Work instruction: Scan the data below for lines holding the word "statistics", and copy each line found.

(Data records)

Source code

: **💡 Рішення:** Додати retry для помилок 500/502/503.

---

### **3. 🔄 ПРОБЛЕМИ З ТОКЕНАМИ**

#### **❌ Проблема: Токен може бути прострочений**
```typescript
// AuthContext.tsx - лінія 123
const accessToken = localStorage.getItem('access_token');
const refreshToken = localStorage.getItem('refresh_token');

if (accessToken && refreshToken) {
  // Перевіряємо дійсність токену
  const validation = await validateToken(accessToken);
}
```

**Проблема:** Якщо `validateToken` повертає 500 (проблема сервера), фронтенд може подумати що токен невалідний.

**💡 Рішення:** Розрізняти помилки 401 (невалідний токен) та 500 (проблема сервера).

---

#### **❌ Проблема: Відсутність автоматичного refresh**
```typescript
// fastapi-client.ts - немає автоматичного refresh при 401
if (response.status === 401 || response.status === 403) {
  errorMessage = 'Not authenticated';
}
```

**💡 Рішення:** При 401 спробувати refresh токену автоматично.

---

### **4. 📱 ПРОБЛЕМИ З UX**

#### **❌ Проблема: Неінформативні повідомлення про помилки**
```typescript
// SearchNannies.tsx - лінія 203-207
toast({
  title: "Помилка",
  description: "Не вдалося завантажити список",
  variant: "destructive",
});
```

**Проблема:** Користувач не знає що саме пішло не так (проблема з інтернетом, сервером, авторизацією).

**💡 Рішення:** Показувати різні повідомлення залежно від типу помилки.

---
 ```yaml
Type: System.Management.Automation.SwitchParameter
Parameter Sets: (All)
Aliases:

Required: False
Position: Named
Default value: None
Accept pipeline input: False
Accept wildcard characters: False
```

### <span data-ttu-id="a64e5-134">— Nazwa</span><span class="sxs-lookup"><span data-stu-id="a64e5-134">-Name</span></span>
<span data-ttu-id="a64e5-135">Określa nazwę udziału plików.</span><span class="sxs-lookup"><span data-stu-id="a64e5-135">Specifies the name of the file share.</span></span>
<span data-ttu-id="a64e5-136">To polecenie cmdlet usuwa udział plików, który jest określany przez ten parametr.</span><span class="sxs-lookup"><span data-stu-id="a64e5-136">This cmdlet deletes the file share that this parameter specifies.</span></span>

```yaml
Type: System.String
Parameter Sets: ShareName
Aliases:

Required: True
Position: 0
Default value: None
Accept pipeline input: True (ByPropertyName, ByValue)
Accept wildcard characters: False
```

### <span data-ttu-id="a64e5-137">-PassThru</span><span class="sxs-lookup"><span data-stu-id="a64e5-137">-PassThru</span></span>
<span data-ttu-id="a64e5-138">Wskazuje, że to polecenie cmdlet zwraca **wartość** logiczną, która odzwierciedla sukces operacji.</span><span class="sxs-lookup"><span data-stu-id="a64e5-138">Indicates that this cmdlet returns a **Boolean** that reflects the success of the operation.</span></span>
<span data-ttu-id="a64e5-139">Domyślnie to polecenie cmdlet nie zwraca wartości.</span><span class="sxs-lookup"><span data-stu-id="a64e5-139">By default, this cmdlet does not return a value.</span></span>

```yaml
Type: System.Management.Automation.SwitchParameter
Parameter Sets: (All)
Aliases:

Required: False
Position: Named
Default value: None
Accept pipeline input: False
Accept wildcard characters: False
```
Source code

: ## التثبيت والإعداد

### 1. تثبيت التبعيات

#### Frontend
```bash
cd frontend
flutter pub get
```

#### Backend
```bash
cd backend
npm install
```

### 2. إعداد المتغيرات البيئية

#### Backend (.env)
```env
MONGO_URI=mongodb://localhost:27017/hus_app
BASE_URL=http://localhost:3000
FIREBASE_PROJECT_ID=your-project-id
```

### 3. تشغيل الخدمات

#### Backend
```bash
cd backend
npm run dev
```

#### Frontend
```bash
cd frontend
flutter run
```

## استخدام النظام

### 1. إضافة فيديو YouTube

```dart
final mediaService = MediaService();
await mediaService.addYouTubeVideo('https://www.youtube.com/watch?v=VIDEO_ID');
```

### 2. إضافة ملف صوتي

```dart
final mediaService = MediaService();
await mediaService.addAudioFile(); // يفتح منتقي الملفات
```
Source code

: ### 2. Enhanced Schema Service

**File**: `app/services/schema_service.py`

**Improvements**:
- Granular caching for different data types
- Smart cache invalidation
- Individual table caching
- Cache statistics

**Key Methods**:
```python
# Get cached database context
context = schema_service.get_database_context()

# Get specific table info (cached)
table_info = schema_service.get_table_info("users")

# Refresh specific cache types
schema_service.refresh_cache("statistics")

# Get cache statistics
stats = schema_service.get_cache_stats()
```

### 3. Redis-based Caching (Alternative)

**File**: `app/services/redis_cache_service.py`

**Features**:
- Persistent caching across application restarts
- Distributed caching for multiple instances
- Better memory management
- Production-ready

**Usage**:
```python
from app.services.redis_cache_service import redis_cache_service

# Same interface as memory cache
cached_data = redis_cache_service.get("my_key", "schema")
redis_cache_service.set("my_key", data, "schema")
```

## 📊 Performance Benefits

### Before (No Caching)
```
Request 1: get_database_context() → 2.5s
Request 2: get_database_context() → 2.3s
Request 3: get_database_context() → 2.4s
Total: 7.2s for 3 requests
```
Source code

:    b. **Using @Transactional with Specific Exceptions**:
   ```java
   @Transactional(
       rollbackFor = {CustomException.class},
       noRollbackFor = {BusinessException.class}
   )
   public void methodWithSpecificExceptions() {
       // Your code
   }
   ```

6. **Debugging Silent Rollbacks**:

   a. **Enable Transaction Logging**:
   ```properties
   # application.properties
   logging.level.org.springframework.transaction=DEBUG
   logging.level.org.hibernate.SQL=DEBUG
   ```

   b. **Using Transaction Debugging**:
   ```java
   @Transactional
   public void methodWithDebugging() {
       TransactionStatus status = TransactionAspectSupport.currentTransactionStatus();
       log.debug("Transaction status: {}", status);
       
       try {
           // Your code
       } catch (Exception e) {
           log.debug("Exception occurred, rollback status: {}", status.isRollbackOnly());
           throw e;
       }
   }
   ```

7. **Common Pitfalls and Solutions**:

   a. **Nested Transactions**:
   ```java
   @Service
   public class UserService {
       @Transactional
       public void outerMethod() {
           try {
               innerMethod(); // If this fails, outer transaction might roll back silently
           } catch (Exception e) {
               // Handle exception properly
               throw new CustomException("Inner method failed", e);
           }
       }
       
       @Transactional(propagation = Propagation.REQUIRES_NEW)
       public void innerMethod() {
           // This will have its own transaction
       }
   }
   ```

Solution to the problem:
- Cache statistics
schema_service.refresh_cache("statistics")
# Get cache statistics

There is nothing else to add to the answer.